今から5年前に私は母と大げんかした。2人で言い争い、最後には親子の縁を切るという話までになった。それから私は一切、実家には行かなかった。

7月の終わりに叔母から電話があり母が認知症だと連絡をもらった。次の日の仕事帰りに久しぶりに実家に顔を出すと、98歳の父は満面の笑みで迎えてくれたが、88歳の母は私のことがわからないようだった。ショックだったが、母はまるで子供のように無邪気に笑っていた。

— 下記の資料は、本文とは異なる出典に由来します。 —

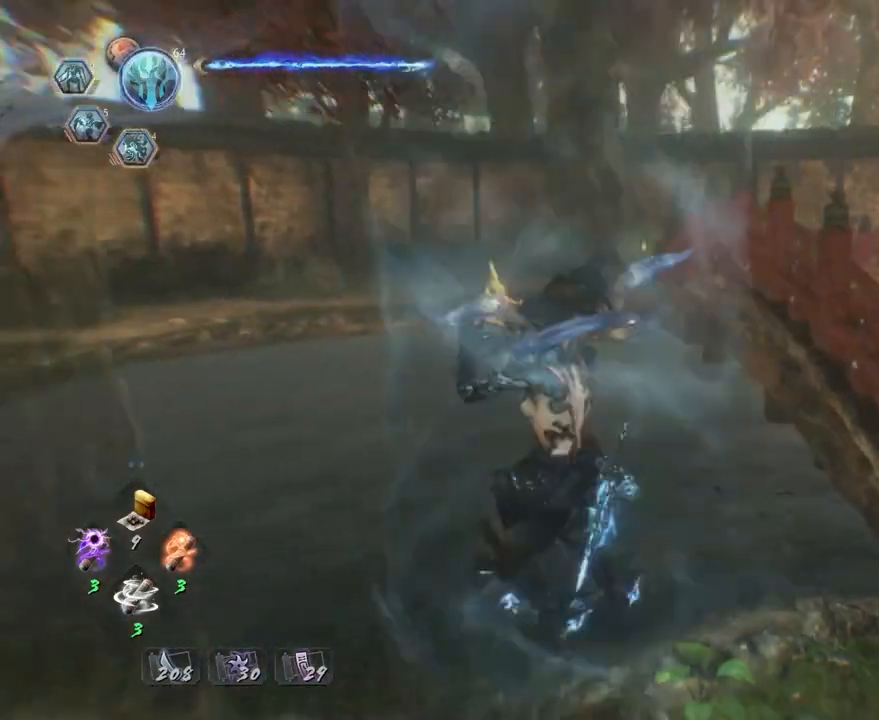
{"buttons": [], "left_stick": "center", "right_stick": "center", "events": [[67, "SQUARE", "up"], [183, "SQUARE", "down"], [250, "SQUARE", "up"], [367, "SQUARE", "down"], [467, "SQUARE", "up"]]}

それから私は兄と交代で頻繁に実家に娘も連れて行くようになった。実は長女は私には内緒でずっと実家に両親の様子を見に行っていたらしい。徐々に母の様子が変わっていくのを知ってはいたが、私に気を使って黙っていたらしい。私自身、母の様子を見てどれだけ後悔したか。後悔先に立たずというが、もう取り返しはできない。父も母の面倒をみるのに疲れていて、まさに老々介護だ。

夫婦2人で入居できる施設を探したり、実家の片づけの段取りをしたりしながら両親は無事に施設に入居することができた。施設に入居する前に私は両親が今年は結婚70年目だと気付いた。プラチナ婚式。お祝いに2人の好きなおすしを買って実家に行き、「お父さんとお母さんは結婚70年目だよ。プラチナ婚式だよ」と言うと、父は「そんなになるんかー」と笑い、母も横でニコニコしていた。

施設に入ってからも父は頻繁に連絡をくれる。母も元気にしているようだ。今はコロナで面会できないが、コロナが収束したら一緒におすしを食べに行きたいと思う。